The premier theater company Rasaranjani staged this quality production. The theme
is an extract from the epic Mahabharata, and was originally scripted in Kannada
by playwright and thespian Girish Karnad. Dr D S N Murthy, in a most thought provoking
manner, forcefully directed the version translated into Telugu by Dr Bhargavi
Rao. The fable in a gripping choreography and composition sustained the interest
of the audience through out.
The scene takes off when Dharmaraja, in his exile, meets sage Lomasa who tells
him the marathon of 'Yavakreethopakhyanam'. Bharadwaja and Raibhya are two close
friends who've studied at the same gurukul. Raibhya has 2 sons, Paravasu and Aravasu,
both very educated and disciplined. Bharadwaj's son is Yavakrita, and he's jealous
of the 2 sons of Bharadwaja. Deciding that he wants education easily, he does
penances to propitiate Lord Indra, and despite advice to get educated through
a guru, he coaxes Indra to give him knowledge without any effort. This makes him
pretty egoistic as well.
Now Paravasu has a very beautiful wife called Visakha, and Yavakrita covets her.
A king invites Paravasu to be the adwaryudu for a yagna that he is performing,
and when Paravasu is there, Yavakrita tries to molest Visakha. In the nick of
time, Raibhya creates a demon that kills Yavakrita.
There is also the hero Aravasu, the second son of Raibhya, who rises above egocentricity
and chooses to propitiate Indra, who offers him a boon, to grant rain in the famine
lands instead of the life of his beloved tribal woman.

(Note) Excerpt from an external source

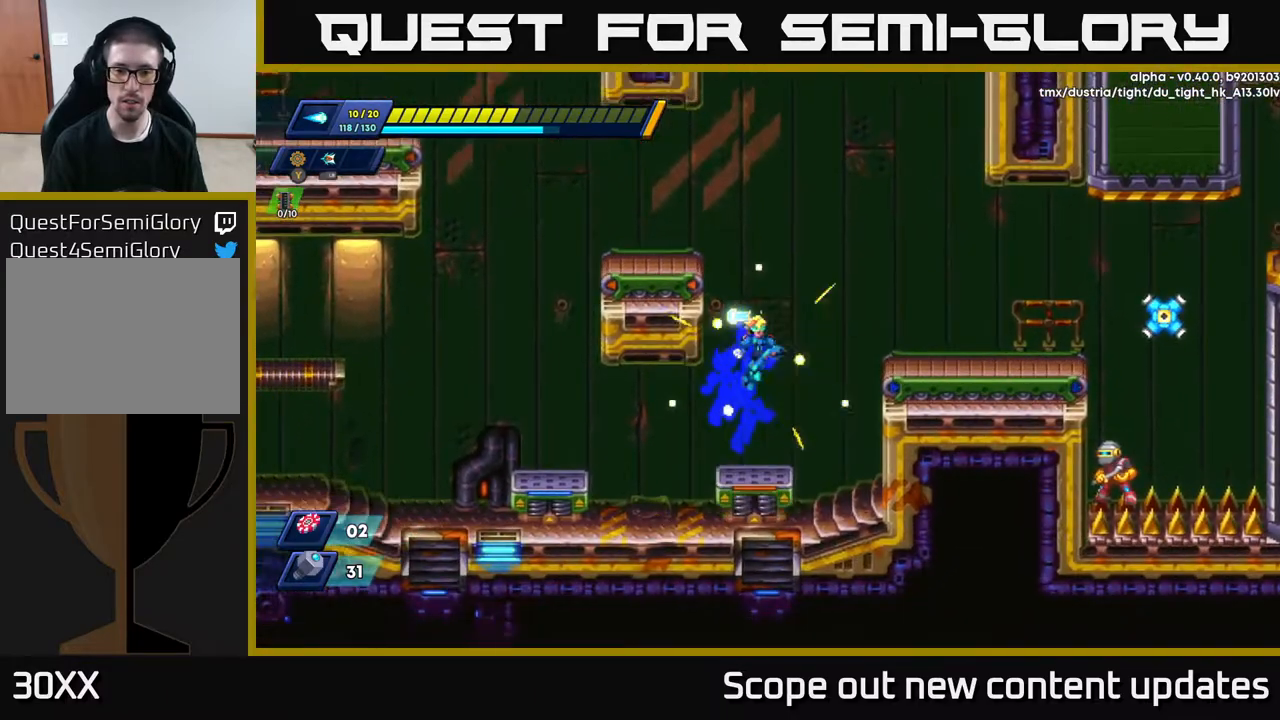
{"buttons": ["X"], "left_stick": "center", "right_stick": "center", "events": [[67, "A", "down"], [233, "A", "up"], [250, "X", "down"], [267, "R2", "up"], [350, "X", "up"], [450, "X", "down"], [483, "DPAD_RIGHT", "up"]]}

This touching play has many twists and turns that the actors carry so naturally
that the audiences are engrossed in the theme. The play further illustrates generic
human tendencies - weaknesses, strengths and emotions. G B Ramakrishna Sastry
donned the lead role, while Padmapriya, Gouri, Murthy and others made a well-knit
cast. This swift yet pondering play is worth watching.